C: Component Topology

The system skeleton is built as a series of decoupled services, separating concerns based on data type and action.

  • Frontend WebApp: A React-based interface where the user interacts with the system.

  • Backend Server: The Spring Boot core manages the REST API and business logic.

  • Scrap Resume (PDF): A service utilizing Apache Tika to extract text from binary documents.

  • Scrap JD (Web): A Jsoup-based module that fetches and cleans job posting HTML.

  • ModelClient: The Spring AI bridge communicating with the local inference server via high-speed IPC.

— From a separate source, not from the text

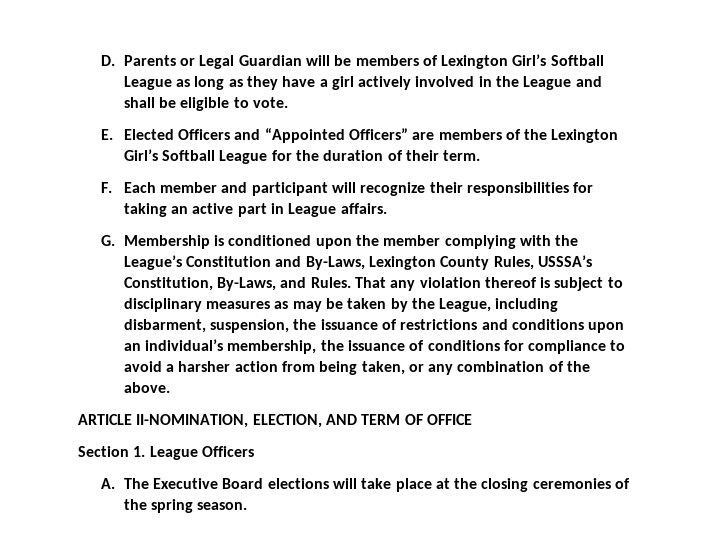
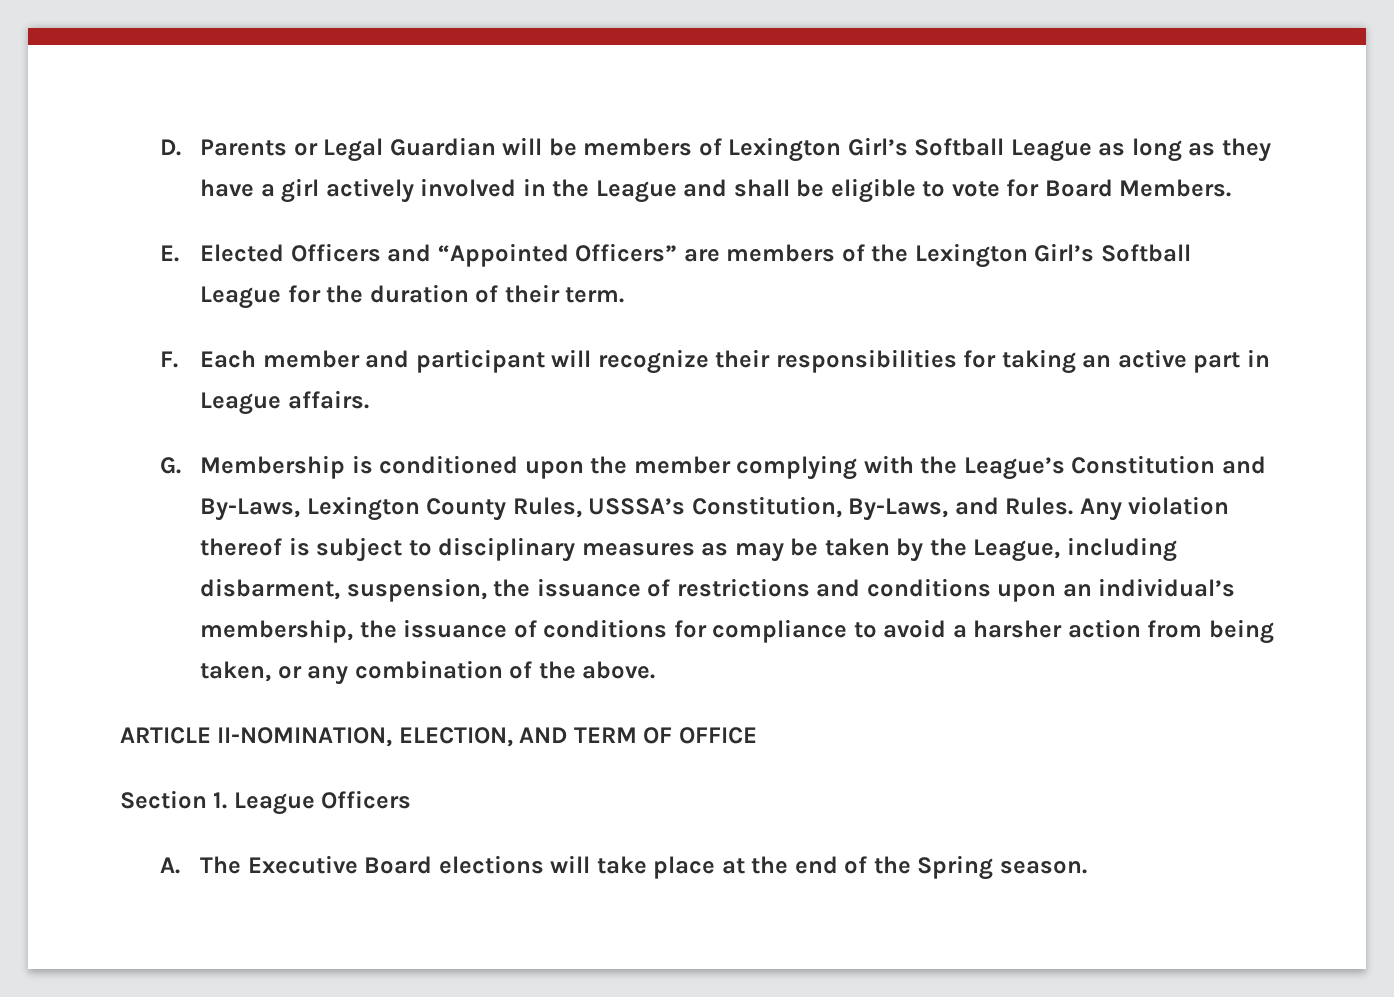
[252,97,288,108] vote. -> [951,179,1232,197] vote for Board Members.
[354,277,416,291] That any -> [1079,498,1122,521] Any
[481,478,631,492] [123,499,193,513] closing ceremonies of the spring -> [794,855,994,880] end of the Spring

  • Deserialization: A layer that maps non-deterministic AI strings into typed Kotlin data classes.

  • Email Service: An SMTP notifier triggered automatically by the score validation logic.


A: Algorithmic Deep Dive

This section addresses specific bottlenecks and solves them with logical patterns.

  1. Context Window Management: To ensure stability, the system verifies that the combined extracted words from the JD and resume do not exceed a 12,000-word limit. If they do, the text is intelligently scraped to this limit before being sent to the AI to prevent processing failure.

  2. Notification Logic: The system acts as a deterministic gate. It evaluates the AI's response and sends an email only if the score is equal to or above the threshold. 📧

L: Load Optimization

Handling growth and hardware spikes is critical for a smooth user experience.

  • Hardware Efficiency: The entire setup is designed to run on a self-owned machine.

  • Performance Benchmark: Optimized to avoid hardware "hiccups," this was tested on an M1 Pro with 8GB RAM and works perfectly fine. 💻

E: Evaluation & Errors

Final "Sanity Checks" ensure the design survives failures and validates the initial constraints.

  • Error Strategy (Resilience): The system proactively validates against errors and edge cases (such as malformed URLs or empty PDFs) to ensure the user experience remains stable.

  • Validation: Every release is evaluated against all defined Functional Requirements (FR) to ensure the end-to-end flow from "Analyze" to "Email notification" remains robust.

Closing Thoughts

As demonstrated by Matcha, the transition from traditional backend engineering to AI-enabled development is about mastering the orchestration of local models within a structured framework like S.C.A.L.E. By keeping inference local, we prioritize data privacy and eliminate cloud costs without sacrificing the intelligence of the application.